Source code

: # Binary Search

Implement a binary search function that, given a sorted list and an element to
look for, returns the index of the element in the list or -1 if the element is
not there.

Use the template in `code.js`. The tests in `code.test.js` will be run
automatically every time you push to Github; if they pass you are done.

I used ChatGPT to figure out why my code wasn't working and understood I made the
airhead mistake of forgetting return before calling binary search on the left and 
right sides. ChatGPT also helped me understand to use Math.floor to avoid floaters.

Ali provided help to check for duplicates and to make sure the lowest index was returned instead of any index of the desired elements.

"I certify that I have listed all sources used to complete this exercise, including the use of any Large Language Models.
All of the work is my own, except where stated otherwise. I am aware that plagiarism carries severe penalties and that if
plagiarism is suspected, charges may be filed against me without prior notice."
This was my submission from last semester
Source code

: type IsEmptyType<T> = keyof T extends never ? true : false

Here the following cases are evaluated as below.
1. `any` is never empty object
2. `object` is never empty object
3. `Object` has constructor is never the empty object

_ _ _

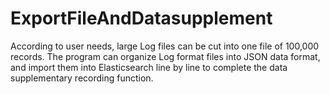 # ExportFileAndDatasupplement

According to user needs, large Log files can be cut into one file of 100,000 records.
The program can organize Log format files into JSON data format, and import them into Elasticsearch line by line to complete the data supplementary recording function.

_ _ _

**Request**
Render as a JSON list of strings the lines starting with the one containing "Here the following" and ending with the one containing "the empty object", one string per line, leaving out blank lines.

**Exercise output**
[
  "Here the following cases are evaluated as below.",
  "1. `any` is never empty object",
  "2. `object` is never empty object",
  "3. `Object` has constructor is never the empty object"
]